Low-Frequency Underwater Hearing Sensitivity in Belugas
Research on beluga whale hearing capabilities.
Underwater audiograms are available for only a few odontocete cetacean species: Phocoena phocoena (Andersen, 1970), Inia geoffrenis (Jacobs and Hall, 1972), Tursiops truncatus (Johnson, 1967), Delphinapterus leucas (White et al., 1978), Orcinus orca (Hall and Johnson, 1971), and Pseudorca crassidens (Thomas et al., 1988). Only Johnson (1967) measured thresholds below 1kHz.
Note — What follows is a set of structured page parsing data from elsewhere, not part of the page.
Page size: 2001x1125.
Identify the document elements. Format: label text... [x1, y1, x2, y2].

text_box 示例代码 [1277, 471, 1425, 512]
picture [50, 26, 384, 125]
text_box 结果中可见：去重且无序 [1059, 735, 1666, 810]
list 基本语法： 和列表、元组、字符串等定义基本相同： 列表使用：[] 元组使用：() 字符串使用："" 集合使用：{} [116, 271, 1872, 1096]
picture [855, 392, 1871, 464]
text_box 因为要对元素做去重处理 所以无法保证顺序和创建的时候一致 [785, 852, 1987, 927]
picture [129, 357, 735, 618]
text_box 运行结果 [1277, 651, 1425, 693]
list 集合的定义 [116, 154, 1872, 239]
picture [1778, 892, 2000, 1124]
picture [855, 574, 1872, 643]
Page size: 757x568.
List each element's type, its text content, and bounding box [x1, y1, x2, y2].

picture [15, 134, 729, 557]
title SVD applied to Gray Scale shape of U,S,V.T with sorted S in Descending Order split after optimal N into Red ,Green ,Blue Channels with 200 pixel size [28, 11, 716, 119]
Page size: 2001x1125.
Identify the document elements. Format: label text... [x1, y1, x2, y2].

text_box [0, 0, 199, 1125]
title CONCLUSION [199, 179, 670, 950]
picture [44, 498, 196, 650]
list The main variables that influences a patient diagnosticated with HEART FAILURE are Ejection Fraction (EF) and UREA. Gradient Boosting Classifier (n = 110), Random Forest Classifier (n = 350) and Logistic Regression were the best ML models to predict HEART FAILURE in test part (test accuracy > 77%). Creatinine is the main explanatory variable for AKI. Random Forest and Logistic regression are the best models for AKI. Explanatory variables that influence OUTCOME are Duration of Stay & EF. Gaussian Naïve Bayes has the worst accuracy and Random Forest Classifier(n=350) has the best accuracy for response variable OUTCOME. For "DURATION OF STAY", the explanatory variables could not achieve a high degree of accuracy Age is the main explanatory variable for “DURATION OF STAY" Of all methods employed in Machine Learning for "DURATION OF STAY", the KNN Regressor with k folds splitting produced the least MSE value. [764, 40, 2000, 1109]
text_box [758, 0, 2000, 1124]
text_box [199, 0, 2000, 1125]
Thresholds below 2kHz are difficult to measure accurately because testing is usually done in small, very shallow pools where problems with standing waves and interference are nearly insurmountable. Also, most underwater transducers cannot produce the high amplitudes needed with low enough distortion. To avoid this problem, we used airborne speakers to measure the underwater hearing sensitivity of three captive belugas during 1983. We report three low-frequency audiograms with new data at 125, 250, and 500 Hz and data at 1, 2, 4, and 8 kHz that agree with those measured for belugas by White et al. (1978).
Frank T. Awbrey, Jeanette A. Thomas, and Ronald A. Kastelein. Published in the Journal of the Acoustical Society of America 84(6), December 1988.